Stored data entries
╔══
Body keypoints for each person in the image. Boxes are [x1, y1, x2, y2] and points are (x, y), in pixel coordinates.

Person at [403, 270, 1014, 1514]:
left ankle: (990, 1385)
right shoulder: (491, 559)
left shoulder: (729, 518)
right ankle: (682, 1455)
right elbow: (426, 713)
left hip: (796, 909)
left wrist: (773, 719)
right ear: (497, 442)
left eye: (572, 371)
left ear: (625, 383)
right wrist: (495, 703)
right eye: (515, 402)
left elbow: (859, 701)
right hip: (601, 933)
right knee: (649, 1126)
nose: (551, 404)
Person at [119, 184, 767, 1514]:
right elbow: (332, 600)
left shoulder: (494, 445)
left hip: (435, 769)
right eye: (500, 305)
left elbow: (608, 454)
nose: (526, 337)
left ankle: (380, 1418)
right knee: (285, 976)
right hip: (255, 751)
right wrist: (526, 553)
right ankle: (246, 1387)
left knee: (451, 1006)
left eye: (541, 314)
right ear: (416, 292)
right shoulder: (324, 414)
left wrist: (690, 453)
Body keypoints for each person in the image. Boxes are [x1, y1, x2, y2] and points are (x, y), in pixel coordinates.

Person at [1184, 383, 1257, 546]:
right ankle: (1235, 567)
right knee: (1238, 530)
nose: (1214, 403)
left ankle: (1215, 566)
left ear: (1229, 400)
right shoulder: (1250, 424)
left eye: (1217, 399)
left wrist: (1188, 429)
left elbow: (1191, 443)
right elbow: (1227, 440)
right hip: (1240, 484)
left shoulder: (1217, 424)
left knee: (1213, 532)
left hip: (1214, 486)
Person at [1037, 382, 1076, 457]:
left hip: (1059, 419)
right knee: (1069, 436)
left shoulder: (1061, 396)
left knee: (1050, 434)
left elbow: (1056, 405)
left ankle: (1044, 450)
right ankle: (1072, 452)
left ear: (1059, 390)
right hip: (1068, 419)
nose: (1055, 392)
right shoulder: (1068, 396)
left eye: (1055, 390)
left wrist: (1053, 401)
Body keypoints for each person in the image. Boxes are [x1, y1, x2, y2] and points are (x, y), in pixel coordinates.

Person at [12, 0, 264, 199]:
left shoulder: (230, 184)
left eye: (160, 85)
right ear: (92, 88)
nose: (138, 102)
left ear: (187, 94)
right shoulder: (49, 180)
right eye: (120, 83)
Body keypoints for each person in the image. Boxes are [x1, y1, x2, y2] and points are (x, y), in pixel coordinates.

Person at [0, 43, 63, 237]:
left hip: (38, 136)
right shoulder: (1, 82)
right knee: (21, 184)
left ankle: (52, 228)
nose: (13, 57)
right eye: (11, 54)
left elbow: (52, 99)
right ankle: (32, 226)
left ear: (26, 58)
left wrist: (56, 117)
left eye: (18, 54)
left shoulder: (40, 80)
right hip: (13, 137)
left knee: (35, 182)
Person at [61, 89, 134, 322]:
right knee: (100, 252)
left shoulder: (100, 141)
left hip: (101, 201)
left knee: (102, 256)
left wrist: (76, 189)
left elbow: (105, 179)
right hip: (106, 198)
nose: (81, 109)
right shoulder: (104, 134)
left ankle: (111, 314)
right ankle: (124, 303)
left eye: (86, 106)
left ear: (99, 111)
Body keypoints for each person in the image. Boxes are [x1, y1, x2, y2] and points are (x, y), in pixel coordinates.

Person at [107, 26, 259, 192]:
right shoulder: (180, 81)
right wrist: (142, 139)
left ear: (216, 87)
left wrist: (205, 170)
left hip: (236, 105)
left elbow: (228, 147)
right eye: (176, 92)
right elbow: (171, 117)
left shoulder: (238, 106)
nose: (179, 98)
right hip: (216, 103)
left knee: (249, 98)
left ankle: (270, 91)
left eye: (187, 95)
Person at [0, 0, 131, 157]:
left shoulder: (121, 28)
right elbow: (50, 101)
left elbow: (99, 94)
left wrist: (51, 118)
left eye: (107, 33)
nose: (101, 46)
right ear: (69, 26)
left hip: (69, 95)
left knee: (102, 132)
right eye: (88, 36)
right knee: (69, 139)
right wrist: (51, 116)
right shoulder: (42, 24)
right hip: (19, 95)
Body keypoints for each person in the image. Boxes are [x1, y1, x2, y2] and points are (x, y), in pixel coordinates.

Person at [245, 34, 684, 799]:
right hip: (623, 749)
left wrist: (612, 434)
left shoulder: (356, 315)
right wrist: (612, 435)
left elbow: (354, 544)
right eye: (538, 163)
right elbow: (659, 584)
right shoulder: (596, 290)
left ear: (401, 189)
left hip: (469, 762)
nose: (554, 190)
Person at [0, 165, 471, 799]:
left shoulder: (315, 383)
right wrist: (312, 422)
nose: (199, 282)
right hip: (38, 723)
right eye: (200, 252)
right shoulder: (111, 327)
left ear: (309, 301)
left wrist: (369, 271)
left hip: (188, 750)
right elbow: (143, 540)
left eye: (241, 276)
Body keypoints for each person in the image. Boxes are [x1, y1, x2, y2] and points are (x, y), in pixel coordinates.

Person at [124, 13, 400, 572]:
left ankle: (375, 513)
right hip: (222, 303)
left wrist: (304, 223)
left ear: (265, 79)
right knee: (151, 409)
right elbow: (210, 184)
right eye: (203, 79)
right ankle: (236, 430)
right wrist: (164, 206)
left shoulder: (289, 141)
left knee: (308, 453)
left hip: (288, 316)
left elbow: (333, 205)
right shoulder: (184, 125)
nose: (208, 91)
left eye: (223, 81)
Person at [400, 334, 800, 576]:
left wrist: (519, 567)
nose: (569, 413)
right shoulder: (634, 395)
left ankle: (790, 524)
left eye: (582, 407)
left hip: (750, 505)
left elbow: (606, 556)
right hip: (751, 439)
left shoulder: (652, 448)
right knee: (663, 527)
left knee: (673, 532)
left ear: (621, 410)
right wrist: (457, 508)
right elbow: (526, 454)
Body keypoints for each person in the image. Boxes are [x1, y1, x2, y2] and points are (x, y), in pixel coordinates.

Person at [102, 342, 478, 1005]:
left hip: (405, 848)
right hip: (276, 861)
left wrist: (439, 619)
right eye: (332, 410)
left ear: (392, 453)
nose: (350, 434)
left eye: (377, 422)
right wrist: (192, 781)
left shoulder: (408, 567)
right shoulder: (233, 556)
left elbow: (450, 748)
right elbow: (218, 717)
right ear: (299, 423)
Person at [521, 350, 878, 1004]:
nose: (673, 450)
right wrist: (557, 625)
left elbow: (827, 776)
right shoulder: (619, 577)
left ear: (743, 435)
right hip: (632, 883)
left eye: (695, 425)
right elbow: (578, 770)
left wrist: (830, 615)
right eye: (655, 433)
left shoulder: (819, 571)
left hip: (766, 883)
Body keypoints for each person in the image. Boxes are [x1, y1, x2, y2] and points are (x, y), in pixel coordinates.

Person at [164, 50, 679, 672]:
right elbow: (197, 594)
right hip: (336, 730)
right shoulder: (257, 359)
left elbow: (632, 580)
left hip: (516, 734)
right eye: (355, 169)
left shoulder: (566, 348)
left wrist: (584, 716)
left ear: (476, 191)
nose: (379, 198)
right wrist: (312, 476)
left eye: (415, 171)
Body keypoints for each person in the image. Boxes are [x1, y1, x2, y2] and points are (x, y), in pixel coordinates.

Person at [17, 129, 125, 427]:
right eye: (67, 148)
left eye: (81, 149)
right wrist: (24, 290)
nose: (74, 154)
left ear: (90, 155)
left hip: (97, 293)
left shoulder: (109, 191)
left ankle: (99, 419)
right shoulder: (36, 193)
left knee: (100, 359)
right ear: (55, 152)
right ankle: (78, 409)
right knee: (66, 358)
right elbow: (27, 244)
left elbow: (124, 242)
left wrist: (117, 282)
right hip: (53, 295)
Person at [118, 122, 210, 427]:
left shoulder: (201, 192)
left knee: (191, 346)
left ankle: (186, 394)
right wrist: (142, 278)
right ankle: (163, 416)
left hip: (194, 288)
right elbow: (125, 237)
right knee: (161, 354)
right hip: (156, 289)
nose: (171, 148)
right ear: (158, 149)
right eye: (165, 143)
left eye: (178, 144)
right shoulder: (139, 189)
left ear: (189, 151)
╚══
● **The problem**: The required answer is the exact run of lines above starting at the line with "right shoulder: (634, 395)" and ending at the line with "left elbow: (450, 748)", with both ends present.

● **Completed task**:
right shoulder: (634, 395)
left ankle: (790, 524)
left eye: (582, 407)
left hip: (750, 505)
left elbow: (606, 556)
right hip: (751, 439)
left shoulder: (652, 448)
right knee: (663, 527)
left knee: (673, 532)
left ear: (621, 410)
right wrist: (457, 508)
right elbow: (526, 454)
Body keypoints for each person in the image. Boxes are [x1, y1, x2, y2] and points are (x, y), in pixel coordinates.

Person at [102, 342, 478, 1005]:
left hip: (405, 848)
right hip: (276, 861)
left wrist: (439, 619)
right eye: (332, 410)
left ear: (392, 453)
nose: (350, 434)
left eye: (377, 422)
right wrist: (192, 781)
left shoulder: (408, 567)
right shoulder: (233, 556)
left elbow: (450, 748)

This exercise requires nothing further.